Now, having said all that, I now see that there is a reason why “they” will hate us:
“They” — that is, the repressive, anti-democratic, dictators of the Arab world — will hate us, indeed, for bringing demoracy to Iraq — if we are successful — for that will make their people want to rise up and gain their rightful freedoms.

“They” — the fearful leaders, not their oppressed peoples — will hate us for making their people question — and then overthrow — their leadership.

“They” are scared shitless by what their satellite channels showed to their people this week.
Of course, we are going to hear criticism of us from Arab leaders. We heard criticism of us from Saddam Hussein, didn’t we? But when he left, the true feelings of his people came out, didn’t they?
Note, then, this from today’s Washington Post on the rumbles caused in Saudi Arabia by the liberation of Iraq:

Mohsen Awajy knows better than most Saudis the perils of speaking his mind on such subjects as elections and government accountability.

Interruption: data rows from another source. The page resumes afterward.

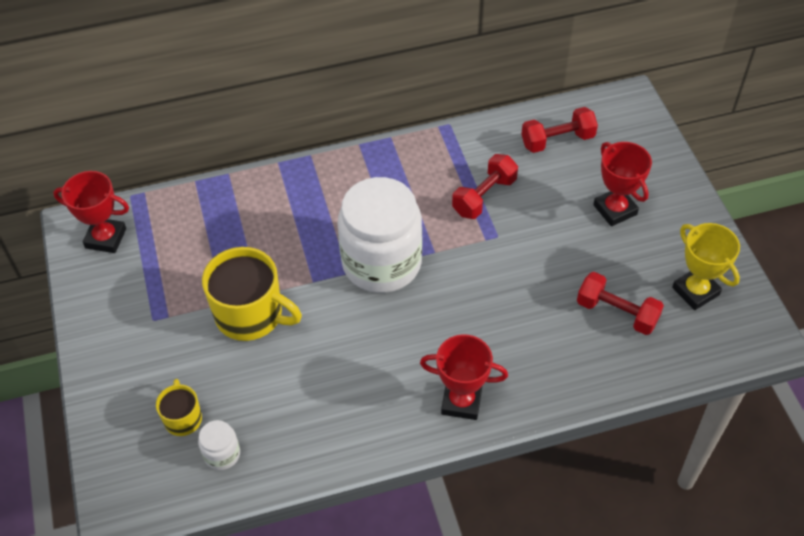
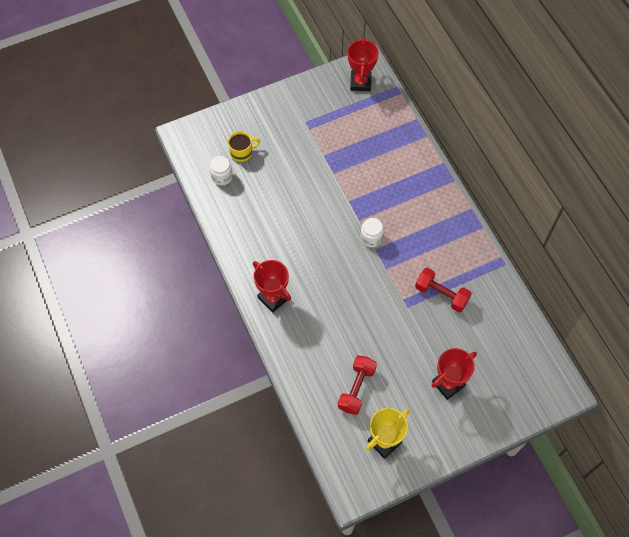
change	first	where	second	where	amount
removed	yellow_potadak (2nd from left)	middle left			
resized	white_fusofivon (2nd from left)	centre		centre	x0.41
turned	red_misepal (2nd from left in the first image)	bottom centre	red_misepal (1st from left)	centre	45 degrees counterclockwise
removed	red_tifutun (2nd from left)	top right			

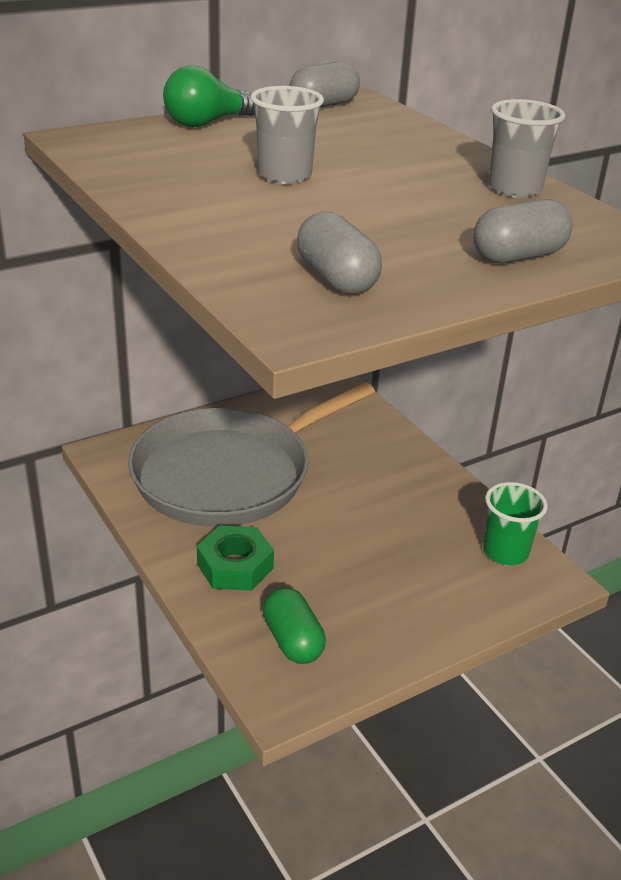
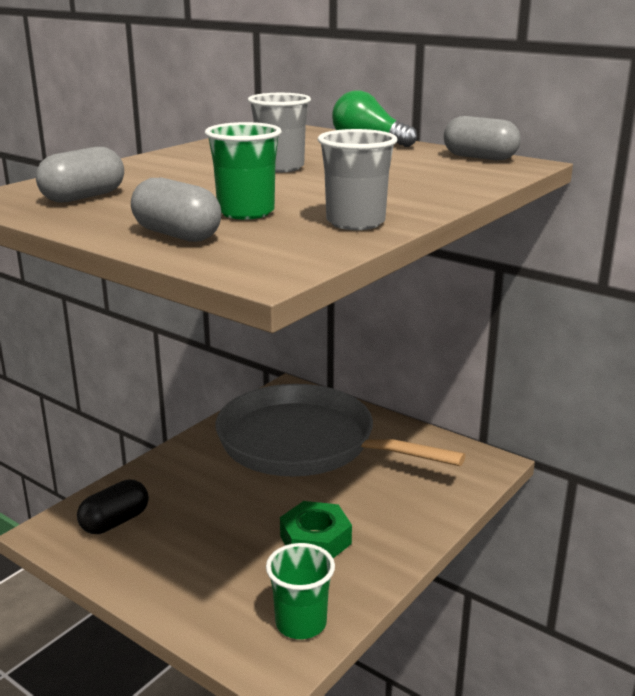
change	first	where	second	where	amount
moved	green_ropofabe	centre		bottom centre	
recoloured	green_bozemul	bottom centre	black_bozemul	bottom left	
added			green_lukude (1st from left)	top centre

Nine years ago, not long after the Persian Gulf War, the religious scholar and agronomist was thrown into prison for co-writing a petition that suggested Saudis be given a “choice” on who ruled the country. He was released in 1998, four years into his nine-year sentence, with the admonition that he could end up back in jail if he spoke out again.

Dissidents like Awajy were emboldened once more by the current conflict in Iraq. Many recognized that the government was allowing dissent and anger to flow. Saudis watching the war have been successively outraged by civilian casualties, elated at Iraqi resistance and depressed when the war turned in favor of U.S.-led forces, and are now expressing humiliation at the rapid collapse of Baghdad. The government has sought to manage and co-opt antiwar fervor. In a country where public demonstrations are banned, there is new debate about political reforms that were suggested long before the first U.S. strikes against Iraq.

“The regime used to be brutal in peaceful conditions,” said Awaji, who intends to call on the government to distance itself from the United States when the war finally ends. “In this crisis, we find a lot of opportunities to express our feelings. Without trouble in the region, we aren’t able to say anything.”